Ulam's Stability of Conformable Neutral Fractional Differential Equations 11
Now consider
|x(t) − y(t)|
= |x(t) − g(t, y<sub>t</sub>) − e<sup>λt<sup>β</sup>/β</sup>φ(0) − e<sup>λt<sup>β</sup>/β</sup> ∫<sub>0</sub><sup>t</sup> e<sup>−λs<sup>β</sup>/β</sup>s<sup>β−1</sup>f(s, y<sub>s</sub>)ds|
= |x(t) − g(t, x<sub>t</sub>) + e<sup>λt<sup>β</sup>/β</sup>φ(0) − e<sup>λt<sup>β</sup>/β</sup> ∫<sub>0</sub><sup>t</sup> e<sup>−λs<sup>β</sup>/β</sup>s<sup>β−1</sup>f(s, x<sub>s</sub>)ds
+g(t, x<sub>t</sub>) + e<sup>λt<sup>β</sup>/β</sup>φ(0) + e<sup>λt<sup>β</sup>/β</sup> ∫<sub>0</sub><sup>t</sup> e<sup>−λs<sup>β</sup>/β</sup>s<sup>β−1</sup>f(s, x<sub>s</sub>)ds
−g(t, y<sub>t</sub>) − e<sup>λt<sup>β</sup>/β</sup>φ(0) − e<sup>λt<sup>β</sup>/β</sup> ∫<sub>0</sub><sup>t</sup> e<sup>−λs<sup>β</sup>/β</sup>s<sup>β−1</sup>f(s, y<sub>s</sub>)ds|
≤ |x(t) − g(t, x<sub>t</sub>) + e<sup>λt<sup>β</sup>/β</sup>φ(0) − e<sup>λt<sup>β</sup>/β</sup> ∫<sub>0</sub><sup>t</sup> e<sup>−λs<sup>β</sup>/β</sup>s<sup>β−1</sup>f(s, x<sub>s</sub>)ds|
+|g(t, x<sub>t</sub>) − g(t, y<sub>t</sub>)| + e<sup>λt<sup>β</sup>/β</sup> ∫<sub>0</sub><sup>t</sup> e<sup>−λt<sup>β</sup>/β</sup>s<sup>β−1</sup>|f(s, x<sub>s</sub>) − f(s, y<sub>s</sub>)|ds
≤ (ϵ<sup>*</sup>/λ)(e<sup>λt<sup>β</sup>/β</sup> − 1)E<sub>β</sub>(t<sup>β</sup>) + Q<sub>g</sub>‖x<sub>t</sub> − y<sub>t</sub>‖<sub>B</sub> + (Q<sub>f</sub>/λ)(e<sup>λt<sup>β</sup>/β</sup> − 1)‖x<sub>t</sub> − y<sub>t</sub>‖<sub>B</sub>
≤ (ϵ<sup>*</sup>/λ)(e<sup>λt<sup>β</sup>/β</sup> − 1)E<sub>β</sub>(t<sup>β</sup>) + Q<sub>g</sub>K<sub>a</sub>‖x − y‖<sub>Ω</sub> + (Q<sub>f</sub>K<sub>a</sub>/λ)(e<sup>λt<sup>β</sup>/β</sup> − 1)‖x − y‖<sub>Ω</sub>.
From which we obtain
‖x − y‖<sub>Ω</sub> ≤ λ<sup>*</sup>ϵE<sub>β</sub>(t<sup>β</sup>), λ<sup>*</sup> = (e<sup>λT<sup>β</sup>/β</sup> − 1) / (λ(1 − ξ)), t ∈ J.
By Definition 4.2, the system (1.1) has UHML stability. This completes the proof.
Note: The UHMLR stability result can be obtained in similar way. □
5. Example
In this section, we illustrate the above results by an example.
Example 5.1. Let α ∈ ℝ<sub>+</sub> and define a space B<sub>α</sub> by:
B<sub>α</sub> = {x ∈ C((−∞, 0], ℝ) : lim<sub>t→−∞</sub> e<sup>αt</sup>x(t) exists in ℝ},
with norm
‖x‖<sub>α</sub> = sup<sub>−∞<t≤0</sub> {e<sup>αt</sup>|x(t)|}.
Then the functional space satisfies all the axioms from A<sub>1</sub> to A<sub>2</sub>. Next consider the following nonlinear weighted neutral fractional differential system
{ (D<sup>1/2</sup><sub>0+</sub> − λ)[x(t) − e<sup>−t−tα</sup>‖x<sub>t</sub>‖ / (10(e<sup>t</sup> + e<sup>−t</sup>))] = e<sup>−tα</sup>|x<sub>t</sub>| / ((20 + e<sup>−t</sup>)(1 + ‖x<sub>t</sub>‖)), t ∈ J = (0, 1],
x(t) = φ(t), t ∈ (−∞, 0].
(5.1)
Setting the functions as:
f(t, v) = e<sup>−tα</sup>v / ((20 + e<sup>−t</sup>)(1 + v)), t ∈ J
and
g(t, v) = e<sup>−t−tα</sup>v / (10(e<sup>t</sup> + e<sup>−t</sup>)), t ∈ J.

--

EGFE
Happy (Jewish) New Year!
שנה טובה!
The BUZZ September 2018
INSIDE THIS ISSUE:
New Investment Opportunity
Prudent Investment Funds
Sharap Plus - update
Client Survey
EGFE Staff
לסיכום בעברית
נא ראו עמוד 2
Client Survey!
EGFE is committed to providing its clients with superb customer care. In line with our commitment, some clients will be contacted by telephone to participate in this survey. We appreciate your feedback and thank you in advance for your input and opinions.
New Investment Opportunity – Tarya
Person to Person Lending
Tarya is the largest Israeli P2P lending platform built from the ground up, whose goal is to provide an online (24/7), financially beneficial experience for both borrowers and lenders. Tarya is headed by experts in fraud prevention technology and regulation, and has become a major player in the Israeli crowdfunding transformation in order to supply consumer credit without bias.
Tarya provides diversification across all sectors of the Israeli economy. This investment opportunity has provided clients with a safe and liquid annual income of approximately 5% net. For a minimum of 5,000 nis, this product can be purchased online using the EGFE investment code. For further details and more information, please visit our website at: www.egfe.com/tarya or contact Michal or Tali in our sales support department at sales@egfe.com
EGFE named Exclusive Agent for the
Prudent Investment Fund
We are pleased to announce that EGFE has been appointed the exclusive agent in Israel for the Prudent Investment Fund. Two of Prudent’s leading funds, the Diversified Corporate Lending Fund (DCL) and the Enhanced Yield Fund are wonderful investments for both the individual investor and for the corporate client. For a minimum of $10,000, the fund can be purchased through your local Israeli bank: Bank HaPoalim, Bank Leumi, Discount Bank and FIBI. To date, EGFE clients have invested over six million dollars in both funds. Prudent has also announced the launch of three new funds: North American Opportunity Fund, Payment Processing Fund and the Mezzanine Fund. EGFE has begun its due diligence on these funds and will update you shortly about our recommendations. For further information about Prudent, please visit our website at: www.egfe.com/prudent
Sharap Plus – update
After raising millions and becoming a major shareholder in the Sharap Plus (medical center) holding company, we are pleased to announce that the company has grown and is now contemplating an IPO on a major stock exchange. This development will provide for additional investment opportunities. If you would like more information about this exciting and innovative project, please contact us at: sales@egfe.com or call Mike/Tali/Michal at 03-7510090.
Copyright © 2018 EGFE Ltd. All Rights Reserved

• TO DO
Only lines with the word "consider" should be collected from the material.

• SOLUTION FOR THIS EXERCISE
Now consider
Then the functional space satisfies all the axioms from A<sub>1</sub> to A<sub>2</sub>. Next consider the following nonlinear weighted neutral fractional differential system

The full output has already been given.